Stored data
------------------------------------

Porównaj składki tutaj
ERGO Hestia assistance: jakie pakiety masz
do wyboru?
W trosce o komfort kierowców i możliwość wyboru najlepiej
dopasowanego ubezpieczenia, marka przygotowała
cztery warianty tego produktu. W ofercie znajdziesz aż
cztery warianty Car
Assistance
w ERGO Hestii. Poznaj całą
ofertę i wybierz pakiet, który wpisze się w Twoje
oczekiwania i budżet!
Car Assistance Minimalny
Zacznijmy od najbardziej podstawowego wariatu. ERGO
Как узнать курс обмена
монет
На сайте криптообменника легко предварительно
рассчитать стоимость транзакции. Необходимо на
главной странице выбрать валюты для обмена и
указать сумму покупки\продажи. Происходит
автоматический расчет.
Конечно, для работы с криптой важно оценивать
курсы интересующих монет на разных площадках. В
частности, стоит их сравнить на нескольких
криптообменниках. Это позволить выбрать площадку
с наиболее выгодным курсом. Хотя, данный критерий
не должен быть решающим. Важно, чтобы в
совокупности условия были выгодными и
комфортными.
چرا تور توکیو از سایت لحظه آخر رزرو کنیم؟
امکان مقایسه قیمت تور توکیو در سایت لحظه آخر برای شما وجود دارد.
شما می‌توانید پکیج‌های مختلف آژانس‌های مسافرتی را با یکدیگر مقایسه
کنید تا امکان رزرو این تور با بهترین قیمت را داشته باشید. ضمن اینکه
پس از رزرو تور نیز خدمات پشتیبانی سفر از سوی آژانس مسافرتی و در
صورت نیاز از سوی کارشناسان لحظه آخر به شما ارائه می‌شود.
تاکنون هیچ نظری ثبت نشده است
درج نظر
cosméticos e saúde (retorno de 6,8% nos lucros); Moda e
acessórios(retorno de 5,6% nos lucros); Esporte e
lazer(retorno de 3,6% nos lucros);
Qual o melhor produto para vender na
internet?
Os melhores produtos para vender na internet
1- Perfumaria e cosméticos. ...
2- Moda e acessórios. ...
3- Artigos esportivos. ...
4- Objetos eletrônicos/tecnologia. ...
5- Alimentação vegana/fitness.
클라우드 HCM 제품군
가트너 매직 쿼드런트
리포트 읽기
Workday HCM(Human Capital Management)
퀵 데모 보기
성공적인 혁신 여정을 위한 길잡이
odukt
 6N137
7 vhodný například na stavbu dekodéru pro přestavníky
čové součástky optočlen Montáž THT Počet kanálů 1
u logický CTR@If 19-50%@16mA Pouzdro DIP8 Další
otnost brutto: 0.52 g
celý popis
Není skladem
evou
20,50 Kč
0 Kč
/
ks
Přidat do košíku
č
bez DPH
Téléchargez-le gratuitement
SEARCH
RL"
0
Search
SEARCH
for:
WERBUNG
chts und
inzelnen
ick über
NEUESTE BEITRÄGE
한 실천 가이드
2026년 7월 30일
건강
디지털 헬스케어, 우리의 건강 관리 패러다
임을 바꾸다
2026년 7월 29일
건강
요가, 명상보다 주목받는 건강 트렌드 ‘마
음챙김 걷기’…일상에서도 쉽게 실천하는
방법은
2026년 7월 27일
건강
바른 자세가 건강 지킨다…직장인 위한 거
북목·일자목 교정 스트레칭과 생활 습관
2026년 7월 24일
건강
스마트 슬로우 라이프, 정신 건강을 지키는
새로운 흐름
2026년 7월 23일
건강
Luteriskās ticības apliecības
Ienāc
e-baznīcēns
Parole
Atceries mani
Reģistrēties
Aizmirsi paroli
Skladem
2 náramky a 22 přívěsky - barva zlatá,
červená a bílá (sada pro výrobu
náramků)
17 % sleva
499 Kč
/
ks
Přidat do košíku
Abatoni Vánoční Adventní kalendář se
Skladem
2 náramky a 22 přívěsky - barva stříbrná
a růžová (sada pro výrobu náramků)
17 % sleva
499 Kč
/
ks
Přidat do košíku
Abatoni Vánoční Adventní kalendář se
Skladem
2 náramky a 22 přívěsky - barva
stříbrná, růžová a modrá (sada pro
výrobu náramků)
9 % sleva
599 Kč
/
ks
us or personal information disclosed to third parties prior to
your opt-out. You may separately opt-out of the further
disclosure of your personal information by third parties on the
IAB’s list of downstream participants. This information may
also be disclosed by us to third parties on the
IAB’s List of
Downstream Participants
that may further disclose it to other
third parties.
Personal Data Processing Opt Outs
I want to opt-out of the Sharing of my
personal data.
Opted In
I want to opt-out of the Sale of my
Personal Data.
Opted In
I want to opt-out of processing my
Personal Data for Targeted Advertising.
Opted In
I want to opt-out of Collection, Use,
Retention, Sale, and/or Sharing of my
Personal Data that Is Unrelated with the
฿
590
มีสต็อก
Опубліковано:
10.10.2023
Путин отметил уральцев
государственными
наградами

------------------------------------

Task brief
All lines from the one containing "7 vhodný například" through the end of the listing must be transcribed exactly. No other lines belong in the answer.

Solution for this exercise
7 vhodný například na stavbu dekodéru pro přestavníky
čové součástky optočlen Montáž THT Počet kanálů 1
u logický CTR@If 19-50%@16mA Pouzdro DIP8 Další
otnost brutto: 0.52 g
celý popis
Není skladem
evou
20,50 Kč
0 Kč
/
ks
Přidat do košíku
č
bez DPH
Téléchargez-le gratuitement
SEARCH
RL"
0
Search
SEARCH
for:
WERBUNG
chts und
inzelnen
ick über
NEUESTE BEITRÄGE
한 실천 가이드
2026년 7월 30일
건강
디지털 헬스케어, 우리의 건강 관리 패러다
임을 바꾸다
2026년 7월 29일
건강
요가, 명상보다 주목받는 건강 트렌드 ‘마
음챙김 걷기’…일상에서도 쉽게 실천하는
방법은
2026년 7월 27일
건강
바른 자세가 건강 지킨다…직장인 위한 거
북목·일자목 교정 스트레칭과 생활 습관
2026년 7월 24일
건강
스마트 슬로우 라이프, 정신 건강을 지키는
새로운 흐름
2026년 7월 23일
건강
Luteriskās ticības apliecības
Ienāc
e-baznīcēns
Parole
Atceries mani
Reģistrēties
Aizmirsi paroli
Skladem
2 náramky a 22 přívěsky - barva zlatá,
červená a bílá (sada pro výrobu
náramků)
17 % sleva
499 Kč
/
ks
Přidat do košíku
Abatoni Vánoční Adventní kalendář se
Skladem
2 náramky a 22 přívěsky - barva stříbrná
a růžová (sada pro výrobu náramků)
17 % sleva
499 Kč
/
ks
Přidat do košíku
Abatoni Vánoční Adventní kalendář se
Skladem
2 náramky a 22 přívěsky - barva
stříbrná, růžová a modrá (sada pro
výrobu náramků)
9 % sleva
599 Kč
/
ks
us or personal information disclosed to third parties prior to
your opt-out. You may separately opt-out of the further
disclosure of your personal information by third parties on the
IAB’s list of downstream participants. This information may
also be disclosed by us to third parties on the
IAB’s List of
Downstream Participants
that may further disclose it to other
third parties.
Personal Data Processing Opt Outs
I want to opt-out of the Sharing of my
personal data.
Opted In
I want to opt-out of the Sale of my
Personal Data.
Opted In
I want to opt-out of processing my
Personal Data for Targeted Advertising.
Opted In
I want to opt-out of Collection, Use,
Retention, Sale, and/or Sharing of my
Personal Data that Is Unrelated with the
฿
590
มีสต็อก
Опубліковано:
10.10.2023
Путин отметил уральцев
государственными
наградами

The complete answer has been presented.